#### WHAT YOU SHOULD DO
Look through the data that follows and copy each line with the string "input".

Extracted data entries

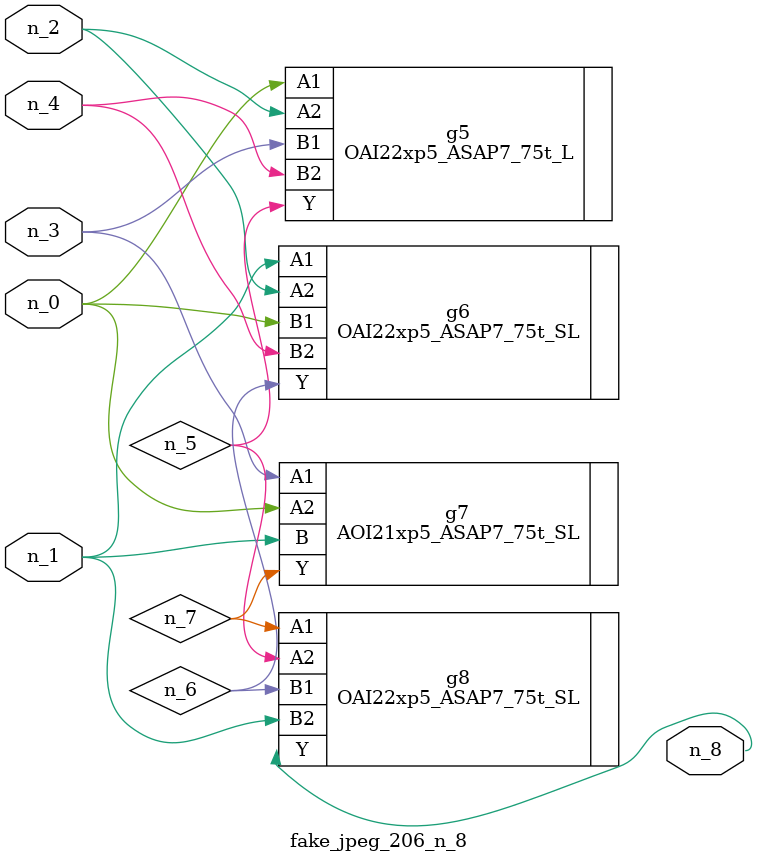
<source format=v>
module fake_jpeg_206_n_8 (n_3, n_2, n_1, n_0, n_4, n_8);

input n_3;
input n_2;
input n_1;
input n_0;
input n_4;

output n_8;

wire n_6;
wire n_5;
wire n_7;

OAI22xp5_ASAP7_75t_L g5 ( 
.A1(n_0),
.A2(n_2),
.B1(n_3),
.B2(n_4),
.Y(n_5)
);

OAI22xp5_ASAP7_75t_SL g6 ( 
.A1(n_1),
.A2(n_2),
.B1(n_0),
.B2(n_4),
.Y(n_6)
);

AOI21xp5_ASAP7_75t_SL g7 ( 
.A1(n_3),
.A2(n_0),
.B(n_1),
.Y(n_7)
);

OAI22xp5_ASAP7_75t_SL g8 ( 
.A1(n_7),
.A2(n_5),
.B1(n_6),
.B2(n_1),
.Y(n_8)
);


endmodule
</source>
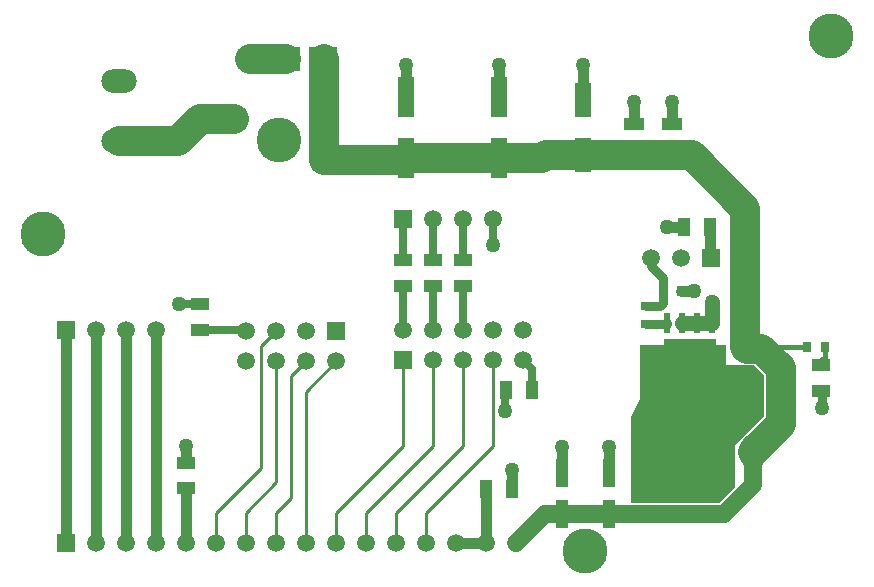
<source format=gtl>
%FSLAX25Y25*%
%MOIN*%
G70*
G01*
G75*
G04 Layer_Physical_Order=1*
G04 Layer_Color=255*
%ADD10R,0.06693X0.04331*%
%ADD11R,0.05906X0.03937*%
%ADD12R,0.03937X0.09449*%
%ADD13R,0.03937X0.05906*%
%ADD14R,0.02756X0.03543*%
%ADD15R,0.03543X0.02756*%
%ADD16R,0.02362X0.07087*%
%ADD17R,0.17716X0.18898*%
%ADD18R,0.05512X0.13386*%
%ADD19R,0.09646X0.08465*%
%ADD20R,0.06102X0.09646*%
%ADD21R,0.05512X0.11811*%
%ADD22C,0.03500*%
%ADD23C,0.05000*%
%ADD24C,0.10000*%
%ADD25C,0.06000*%
%ADD26C,0.01000*%
%ADD27C,0.03000*%
%ADD28C,0.01500*%
%ADD29C,0.02500*%
%ADD30C,0.15000*%
%ADD31O,0.07874X0.11811*%
%ADD32C,0.05906*%
%ADD33R,0.05906X0.05906*%
%ADD34C,0.14900*%
%ADD35C,0.09843*%
%ADD36O,0.11811X0.07874*%
%ADD37C,0.05000*%
G36*
X242000Y72000D02*
X247391D01*
X247718Y71865D01*
X249180Y71672D01*
X249180Y71672D01*
X251531D01*
X254852Y68352D01*
Y54852D01*
X248590Y48590D01*
X247764Y47956D01*
X247131Y47131D01*
X245000Y45000D01*
Y31135D01*
X239865Y26000D01*
X210500D01*
Y54500D01*
X213500Y60500D01*
Y78500D01*
X242000D01*
Y72000D01*
D02*
G37*
D10*
X224000Y141685D02*
D03*
Y152315D02*
D03*
X211500Y141685D02*
D03*
Y152315D02*
D03*
D11*
X62000Y39331D02*
D03*
Y30669D02*
D03*
X273850Y71823D02*
D03*
Y63161D02*
D03*
X66669Y83500D02*
D03*
Y92161D02*
D03*
X154500Y106831D02*
D03*
Y98169D02*
D03*
X144500Y106831D02*
D03*
Y98169D02*
D03*
X134500Y106831D02*
D03*
Y98169D02*
D03*
D12*
X187500Y35693D02*
D03*
Y22307D02*
D03*
X203000Y35693D02*
D03*
Y22307D02*
D03*
D13*
X177331Y63500D02*
D03*
X168669D02*
D03*
X170831Y30500D02*
D03*
X162169D02*
D03*
X228169Y118000D02*
D03*
X236831D02*
D03*
D14*
X274953Y78000D02*
D03*
X269047D02*
D03*
X221047Y96500D02*
D03*
X226953D02*
D03*
D15*
X215500Y91453D02*
D03*
Y85547D02*
D03*
D16*
X237500Y85736D02*
D03*
X232500D02*
D03*
X227500D02*
D03*
X222500D02*
D03*
D17*
X230000Y71012D02*
D03*
D18*
X166500Y140764D02*
D03*
Y161236D02*
D03*
X135500Y140764D02*
D03*
Y161236D02*
D03*
D19*
X107701Y174000D02*
D03*
X95299D02*
D03*
D20*
X248500Y79102D02*
D03*
Y66898D02*
D03*
D21*
X194500Y160055D02*
D03*
Y141945D02*
D03*
D22*
X226953Y96500D02*
X231500D01*
X222500Y118000D02*
X228169D01*
X236831Y107669D02*
Y118000D01*
X152000Y12500D02*
X162000D01*
X253871Y77320D02*
X254550Y78000D01*
X52000Y12500D02*
Y83500D01*
X42000Y12500D02*
Y83500D01*
X32000Y12500D02*
Y83500D01*
X22000Y12500D02*
Y83500D01*
X135500Y164815D02*
Y172000D01*
X166500Y164815D02*
Y172000D01*
X194500Y164815D02*
Y172000D01*
X224000Y152315D02*
Y159500D01*
X211500Y152315D02*
Y159500D01*
X62000Y12500D02*
Y30669D01*
Y39331D02*
Y45000D01*
X203000Y35693D02*
Y44500D01*
X187500Y35693D02*
Y44500D01*
X170831Y30500D02*
Y36831D01*
X162000Y12500D02*
Y30669D01*
D23*
X237500Y85736D02*
Y93000D01*
X232500Y85736D02*
X237500D01*
X227500D02*
X232500D01*
D24*
X108000Y140200D02*
X134936D01*
X253871Y77320D02*
X260500Y70691D01*
X194500Y141945D02*
X223740D01*
X230815Y141685D02*
X248500Y124000D01*
Y78000D02*
Y124000D01*
X83500Y174000D02*
X95299D01*
X108000Y140200D02*
Y173701D01*
X248500Y78000D02*
X249180Y77320D01*
X253871D01*
X251000Y42752D02*
X260500Y52252D01*
Y70691D01*
X224000Y141685D02*
X230815D01*
X181945Y141945D02*
X194500D01*
X180764Y140764D02*
X181945Y141945D01*
X166500Y140764D02*
X180764D01*
X135500D02*
X166500D01*
X66800Y153800D02*
X78000D01*
X59500Y146500D02*
X66800Y153800D01*
X39752Y146500D02*
X59500D01*
D25*
X172000Y12500D02*
X181807Y22307D01*
X241307D01*
X251000Y32000D01*
Y42752D01*
D26*
X142000Y12500D02*
Y22500D01*
X132000Y12500D02*
Y22500D01*
X122000Y12500D02*
Y22500D01*
X112000Y12500D02*
Y22500D01*
X92000Y12500D02*
Y22500D01*
X82000Y12500D02*
Y22500D01*
X72000Y12500D02*
Y22500D01*
X164500Y45000D02*
Y73500D01*
X142000Y22500D02*
X164500Y45000D01*
X154500D02*
Y73500D01*
X132000Y22500D02*
X154500Y45000D01*
X144500D02*
Y73500D01*
X122000Y22500D02*
X144500Y45000D01*
X112000Y22500D02*
X134500Y45000D01*
Y73500D01*
X112169Y73169D02*
Y73331D01*
X72000Y22500D02*
X87000Y37500D01*
Y78161D01*
X92169Y83331D01*
X177331Y63500D02*
X177500Y63669D01*
X154500Y120500D02*
X154500Y120500D01*
X154500Y98169D02*
X154500Y98169D01*
X144500Y120500D02*
X144500Y120500D01*
X134500Y120500D02*
X134500Y120500D01*
X102000Y12500D02*
Y63000D01*
X112169Y73169D01*
X92000Y22500D02*
X97000Y27500D01*
Y68161D01*
X102169Y73331D01*
X82000Y22500D02*
X92169Y32669D01*
Y73331D01*
D27*
X222311Y85547D02*
X222500Y85736D01*
X215500Y85547D02*
X222311D01*
X221047Y96500D02*
Y100953D01*
Y92547D02*
Y96500D01*
X215500Y91453D02*
X219953D01*
X221047Y92547D01*
X217000Y105000D02*
X221047Y100953D01*
X217000Y105000D02*
Y107500D01*
X273850Y63161D02*
X274000Y63012D01*
Y57500D02*
Y63012D01*
D28*
X274953Y74453D02*
Y78000D01*
X273850Y73350D02*
X274953Y74453D01*
X273850Y71650D02*
Y73350D01*
X254550Y78000D02*
X269047D01*
D29*
X177500Y63669D02*
Y70500D01*
X174500Y73500D02*
X177500Y70500D01*
X168500Y56500D02*
Y63331D01*
X66669Y83500D02*
X82000D01*
X59669Y92331D02*
X66500D01*
X164500Y112000D02*
Y120500D01*
X154500Y106831D02*
Y120500D01*
X154500Y83500D02*
Y98169D01*
X144500Y106831D02*
Y120500D01*
X144500Y83500D02*
Y98169D01*
X134500Y106831D02*
Y120500D01*
X134500Y83500D02*
Y98169D01*
D30*
X277000Y181500D02*
D03*
X14500Y115500D02*
D03*
X195000Y10000D02*
D03*
D31*
X231000Y42752D02*
D03*
X251000D02*
D03*
D32*
X164500Y120500D02*
D03*
X154500D02*
D03*
X144500D02*
D03*
X32000Y12500D02*
D03*
X42000D02*
D03*
X52000D02*
D03*
X62000D02*
D03*
X72000D02*
D03*
X82000D02*
D03*
X92000D02*
D03*
X102000D02*
D03*
X112000D02*
D03*
X122000D02*
D03*
X132000D02*
D03*
X142000D02*
D03*
X152000D02*
D03*
X162000D02*
D03*
X172000D02*
D03*
X227000Y107500D02*
D03*
X217000D02*
D03*
X52000Y83500D02*
D03*
X42000D02*
D03*
X32000D02*
D03*
X82169Y73331D02*
D03*
Y83331D02*
D03*
X92169Y73331D02*
D03*
Y83331D02*
D03*
X102169Y73331D02*
D03*
Y83331D02*
D03*
X112169Y73331D02*
D03*
X174500Y83500D02*
D03*
Y73500D02*
D03*
X164500Y83500D02*
D03*
Y73500D02*
D03*
X154500Y83500D02*
D03*
Y73500D02*
D03*
X144500Y83500D02*
D03*
Y73500D02*
D03*
X134500Y83500D02*
D03*
D33*
Y120500D02*
D03*
X22000Y12500D02*
D03*
X237000Y107500D02*
D03*
X22000Y83500D02*
D03*
X112169Y83331D02*
D03*
X134500Y73500D02*
D03*
D34*
X93000Y147000D02*
D03*
D35*
X108000Y140200D02*
D03*
X78000Y153800D02*
D03*
D36*
X39752Y166500D02*
D03*
Y146500D02*
D03*
D37*
X231500Y96500D02*
D03*
X237500Y93000D02*
D03*
X222500Y118000D02*
D03*
X224000Y159500D02*
D03*
X211500D02*
D03*
X194500Y172000D02*
D03*
X166500D02*
D03*
X135500D02*
D03*
X274000Y57500D02*
D03*
X214000Y34500D02*
D03*
Y41000D02*
D03*
Y47500D02*
D03*
Y54000D02*
D03*
X238000Y39500D02*
D03*
Y46000D02*
D03*
X222000Y40000D02*
D03*
Y46500D02*
D03*
X239500Y31500D02*
D03*
X221500Y30000D02*
D03*
X227500D02*
D03*
X233500D02*
D03*
X248500Y57000D02*
D03*
X217000Y73500D02*
D03*
Y67000D02*
D03*
Y60500D02*
D03*
X236500Y57000D02*
D03*
X242500D02*
D03*
X230000D02*
D03*
X223500D02*
D03*
X203000Y44500D02*
D03*
X83500Y174000D02*
D03*
X62000Y45000D02*
D03*
X187500Y44500D02*
D03*
X170831Y36831D02*
D03*
X168500Y56500D02*
D03*
X59669Y92331D02*
D03*
X164500Y112000D02*
D03*
M02*

</source>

#### RESPONSE TO THE TASK
input n_3;
input n_2;
input n_1;
input n_0;
input n_4;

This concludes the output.